Dramatic re-enactment |
I reckon that we first learn this narrative from fairy tales and their Disney rehashes. After a bit of angst you’re going to stumble across the prince, face minor peril along the lines of losing your voice/having a hit put out by your murderous stepmother/being put into coma, or some other routine Jerry Springer-type stuff, and then after a snog or two you get married.
This storyboard is further backed up by a swathe of bossy novels, which spend about 300 pages pretending that the dashing hero is never going to propose to the plucky heroine and then, bam, 83 hours of your life later that is exactly what happens. You nearly had me there Austen, you wily minx. When those have started to seem a bit samey, you move on to glossy rom coms starring beautiful, funny, successful grown women all pining over the question of getting to that moment. Oh do shut up, Bridget.

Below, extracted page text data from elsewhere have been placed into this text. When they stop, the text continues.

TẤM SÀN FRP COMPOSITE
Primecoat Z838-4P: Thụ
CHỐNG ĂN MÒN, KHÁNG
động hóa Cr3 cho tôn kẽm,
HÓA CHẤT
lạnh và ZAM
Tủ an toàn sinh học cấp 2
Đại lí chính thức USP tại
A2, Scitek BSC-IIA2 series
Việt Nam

Obviously, the initial reasoning behind this obsession was based on what for most women in the Western world is now a thankfully defunct social order. Since women can now earn our own money and pay our own bills and live alone, we’re not relying on some guy to come along and provide a way out of the parental home, plus a bit of cash. We get to find other purposes in life, like a high flying career as a trapeze artist or travelling to every abandoned McDonalds in America, or learning how to do the scorpion pose.
And yet society is still so in love with love that there remains to this day sensible adult people who spend time fantasising about their ideal proposal. There are hundreds of thousands of videos on YouTube to give you ideas, like the guy who buttered his girlfriend up with a puppy first (cue hysterical tears) and put the ring around its neck (cue sounds only the puppy could hear). There’s the guy who ropes his family and friends into performing a choreographed parade to Bruno Mars’ Marry You. You will cry. And hate yourself for it. And then, of course, there are the ones that don’t go so well, generally at sports games, but before we start dying inside for these guys, remember that these are probably staged. Or that’s what they’ll claim.
I am not someone who planned out how I wanted a future mystical man to propose. This is partly because, as the child of divorced parents, I didn’t think I would ever be getting married. Maybe some time after 35. And more likely never.
I had fully planned to be an old lady with purple hair, living in a New York apartment crammed with books and mad artefacts from my global travels, eating granola all day and wearing ballgowns and Converse because there was no guy around to be confused about my eclectic fashion sense. And then I went to Berlin and met someone who switched the gear on that grand life plan. Insert long story involving a deployment to Iraq and lots of Skype and over a year waiting to see each other again. I was sitting alone in Phoenix Airport, waiting for my flight back to Heathrow, when I knew that I was going to marry him, in the same unquestioning and total way that I know where the Tube doors will stop and which is the squeaky stair in my childhood home and that it’s always 5 o’clock somewhere.
Four months and a trip to London and a trip to Vegas and more Skype and many discussions later, including a 6am inquiry about what ring I wanted (er, huh?), we’re walking back to my flat after watching Bridge of Spies. Because nothing says romance like Cold War dramas starring Tom Hanks.
It’s a bit damp but mercifully mild, and late enough on a Tuesday night before Christmas that the Southbank has mostly cleared of tourists. I’m full because I've had nearly an entire bag of slightly stale-tasting sweet cinema popcorn and a cheeseburger and chips. My hair is all over the place because of the drizzle. But I don’t really care because he’s actually here, in 3D, and he has warm hands, and I have a sneaky suspicion I know what’s coming.
I’m intuitive, OK.
We get to our favourite bridge, which has a view east of Waterloo Bridge, Southbank, St Paul’s and the Shard in the distance. He pulls me gently over to the silver railings. And he gets out this white box. And time stands still.
Turns out getting proposed to is a lot like deciding to have sex for the first time. Throughout your life you’ve heard that this is a pivotal moment that will mark a dividing line between the time before you knew what all the fuss was about, and the time when you’re in the know. But it’s actually the decision itself that is more important, more formative, than the exact moment.
Standing in front of this man, who is funny and kind and maddening and caring, I decided that despite years of being steadfastly against the idea of committing to one person forever, actually, I’m more than willing to give it everything for him.
And like sex, you’re still the same person after it. That moment doesn’t change you. It’s more that you're knowingly going from one stage of your life to the next. Like levelling up or birthdays in The Sims when they spin round, lights burst out and now they’re a spotty teenager.
Then a drunk guy will come up and congratulate you on being madly in love, and you will smile and nod until he leaves.
I still don’t think everyone should get married, because you know what works for you better than some tax man or priest or nosy relative or diamond salesman. And there's no point planning how to get proposed to, whatever gender you are, because you won't know how it feels until you're there. If the method of question-asking is the most important thing to you, you've kind of missed the long-term implications.